This track presents our initiative to promote the research of 3D shape analysis methods in CH domains. Our dataset contains digitized versions of archaeological objects from pre-Columbian cultures in Peru, with varied geometry and artistic styles. The real artifacts are in the Josefina Ramos de Cox (JRC) museum in Lima, Perú. The models were scanned as part of a research project funded by the National Agency for Science and Technology in Peru (CONCYTEC) and in conjunction with the Pontifical Catholic University of Peru, which oversees the administration of the mentioned museum.
In this track, we present two retrieval challenges considering two aspects: the shape and the culture. Regarding the shape, archaeologists in the JRC museum classified the scanned objects by shape using specific taxonomies for Peruvian pre-Colombian artifacts. Regarding culture, the JRC museum keeps records of the pre-Colombian cultures to which the artifact belongs. We collected all this metadata for the scanned models, which serves as input for our retrieval tasks.
# # #
**BRIEF A**. Translate this sentence from the track description into Spanish: "The real artifacts are in the Josefina Ramos de Cox (JRC) museum in Lima, Perú."
**BRIEF B**. Summarize the track description in two sentences.
**BRIEF C**. Write out the part of the track description that opens with the words "In this track, we" and closes with "our retrieval tasks.".

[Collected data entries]
# # #
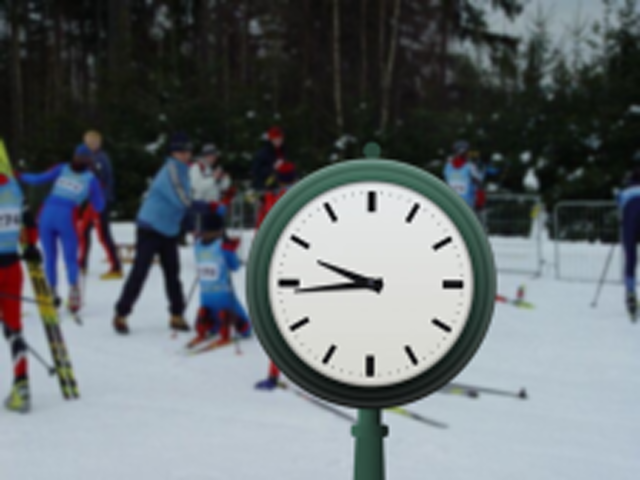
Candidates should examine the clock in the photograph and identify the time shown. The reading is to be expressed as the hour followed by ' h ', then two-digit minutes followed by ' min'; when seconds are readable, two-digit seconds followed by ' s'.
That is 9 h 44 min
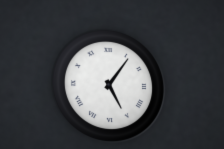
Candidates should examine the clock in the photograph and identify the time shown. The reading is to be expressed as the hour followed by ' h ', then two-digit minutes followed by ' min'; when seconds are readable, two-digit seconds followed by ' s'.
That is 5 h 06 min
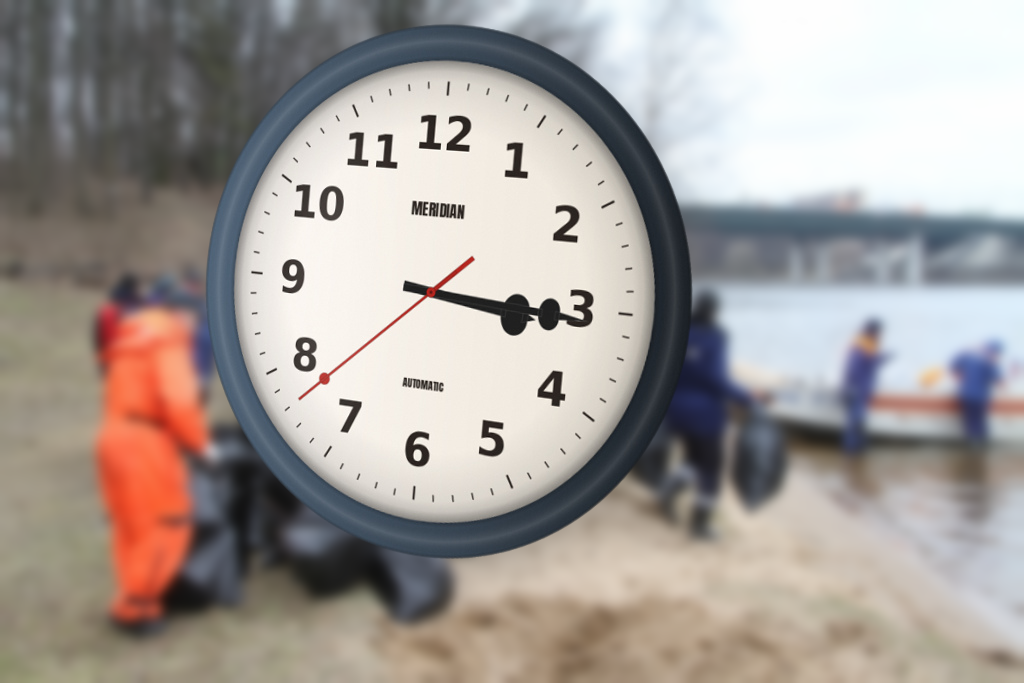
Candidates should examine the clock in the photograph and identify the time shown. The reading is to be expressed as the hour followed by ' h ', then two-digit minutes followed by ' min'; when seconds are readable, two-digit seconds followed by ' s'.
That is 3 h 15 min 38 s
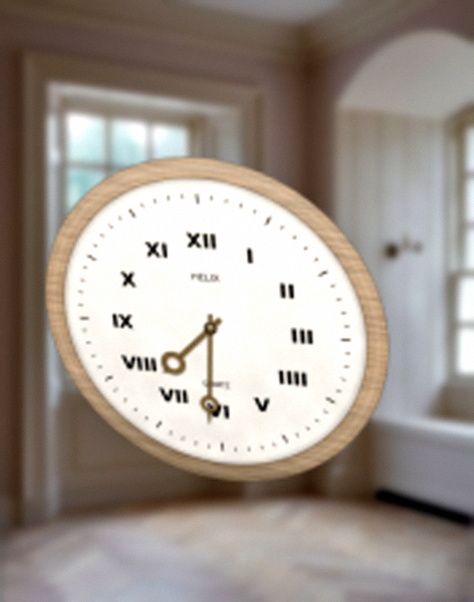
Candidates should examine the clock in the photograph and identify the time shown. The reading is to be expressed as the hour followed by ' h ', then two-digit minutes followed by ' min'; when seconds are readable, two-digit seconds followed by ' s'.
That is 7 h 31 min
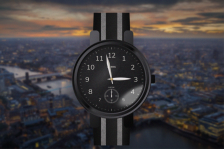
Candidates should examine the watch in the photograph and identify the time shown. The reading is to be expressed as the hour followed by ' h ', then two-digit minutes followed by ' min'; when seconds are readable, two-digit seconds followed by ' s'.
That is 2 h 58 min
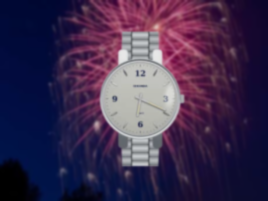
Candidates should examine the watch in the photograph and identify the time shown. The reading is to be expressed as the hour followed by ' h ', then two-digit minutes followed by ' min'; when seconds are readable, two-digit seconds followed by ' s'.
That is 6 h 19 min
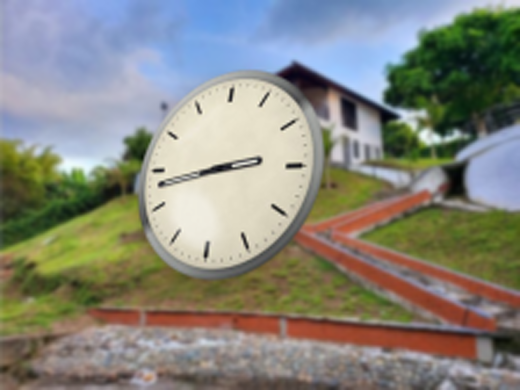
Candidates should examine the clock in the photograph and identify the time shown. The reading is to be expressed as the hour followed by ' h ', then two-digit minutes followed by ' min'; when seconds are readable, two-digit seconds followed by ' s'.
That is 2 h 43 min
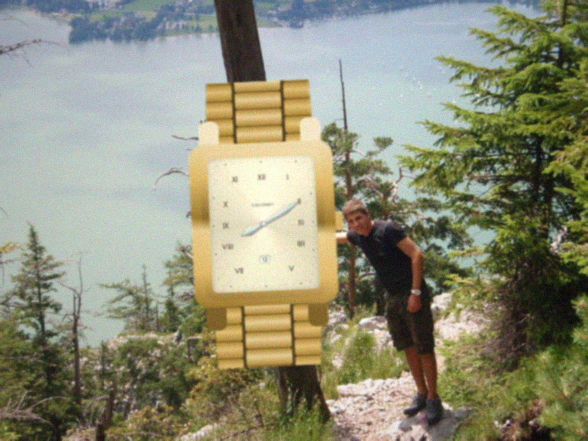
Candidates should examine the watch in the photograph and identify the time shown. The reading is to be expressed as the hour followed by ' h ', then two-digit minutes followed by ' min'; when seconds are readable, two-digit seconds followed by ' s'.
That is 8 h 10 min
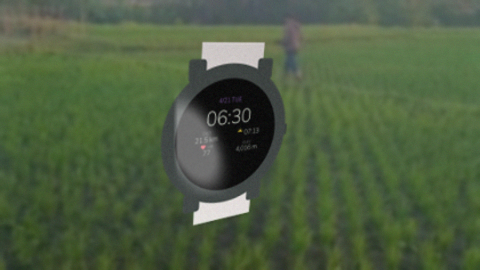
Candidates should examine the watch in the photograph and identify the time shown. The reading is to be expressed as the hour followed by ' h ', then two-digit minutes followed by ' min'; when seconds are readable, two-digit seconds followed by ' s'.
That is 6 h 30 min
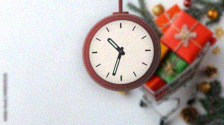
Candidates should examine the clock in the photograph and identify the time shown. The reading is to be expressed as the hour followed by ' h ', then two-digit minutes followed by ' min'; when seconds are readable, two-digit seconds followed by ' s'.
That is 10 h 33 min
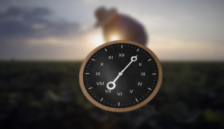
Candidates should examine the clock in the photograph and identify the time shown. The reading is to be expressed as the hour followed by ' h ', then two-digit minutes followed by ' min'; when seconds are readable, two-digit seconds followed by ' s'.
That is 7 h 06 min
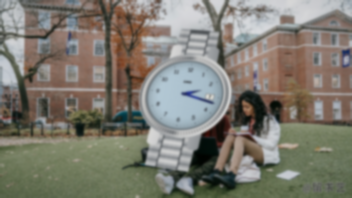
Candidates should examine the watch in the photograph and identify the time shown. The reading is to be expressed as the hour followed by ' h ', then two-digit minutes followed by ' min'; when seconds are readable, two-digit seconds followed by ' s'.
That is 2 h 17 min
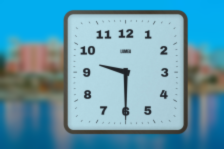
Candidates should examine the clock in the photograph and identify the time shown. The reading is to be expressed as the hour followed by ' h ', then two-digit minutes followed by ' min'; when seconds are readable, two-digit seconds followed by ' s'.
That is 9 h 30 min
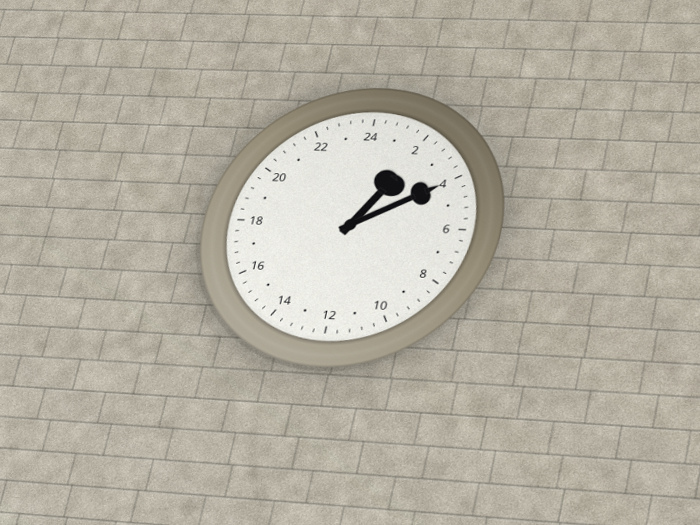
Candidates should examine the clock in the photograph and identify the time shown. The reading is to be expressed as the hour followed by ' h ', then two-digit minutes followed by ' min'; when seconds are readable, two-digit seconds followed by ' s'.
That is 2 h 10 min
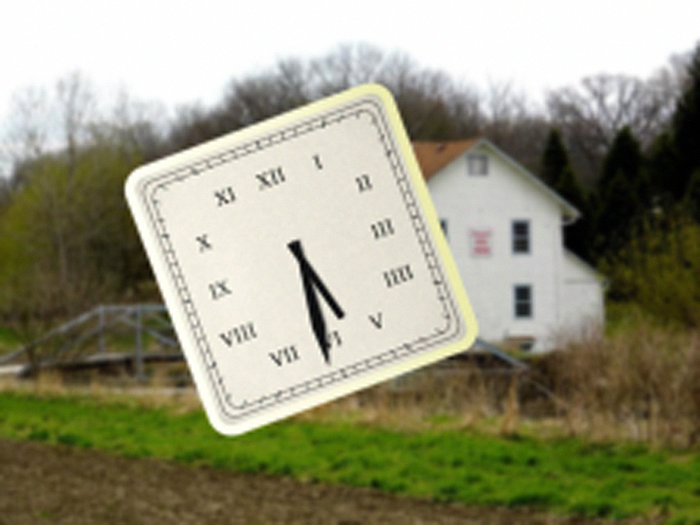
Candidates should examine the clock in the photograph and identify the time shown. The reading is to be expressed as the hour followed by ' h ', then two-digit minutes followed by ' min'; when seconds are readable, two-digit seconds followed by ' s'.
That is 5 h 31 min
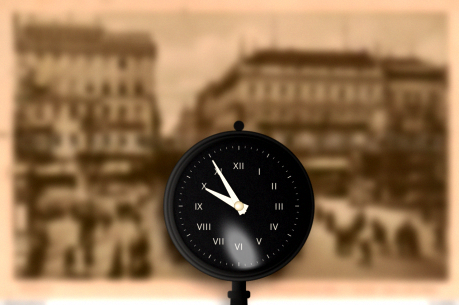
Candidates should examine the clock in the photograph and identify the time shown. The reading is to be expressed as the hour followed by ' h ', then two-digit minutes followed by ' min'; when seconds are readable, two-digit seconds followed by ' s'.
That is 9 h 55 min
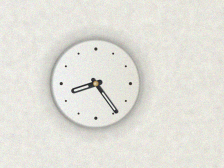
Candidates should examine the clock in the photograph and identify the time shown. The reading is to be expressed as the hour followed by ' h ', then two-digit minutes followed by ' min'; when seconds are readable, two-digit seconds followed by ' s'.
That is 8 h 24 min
# # #
**PROBLEM SOLUTION A**. Los artefactos reales se encuentran en el museo Josefina Ramos de Cox (JRC) en Lima, Perú.

**PROBLEM SOLUTION B**. The track promotes research on 3D shape analysis methods using digitized models of pre-Columbian archaeological objects from Peru, whose originals are in the Josefina Ramos de Cox museum in Lima and which were scanned in a CONCYTEC-funded project with the Pontifical Catholic University of Peru. It presents two retrieval challenges, one by shape and one by culture, built on metadata from the museum's shape classifications and cultural records.

**PROBLEM SOLUTION C**.
In this track, we present two retrieval challenges considering two aspects: the shape and the culture. Regarding the shape, archaeologists in the JRC museum classified the scanned objects by shape using specific taxonomies for Peruvian pre-Colombian artifacts. Regarding culture, the JRC museum keeps records of the pre-Colombian cultures to which the artifact belongs. We collected all this metadata for the scanned models, which serves as input for our retrieval tasks.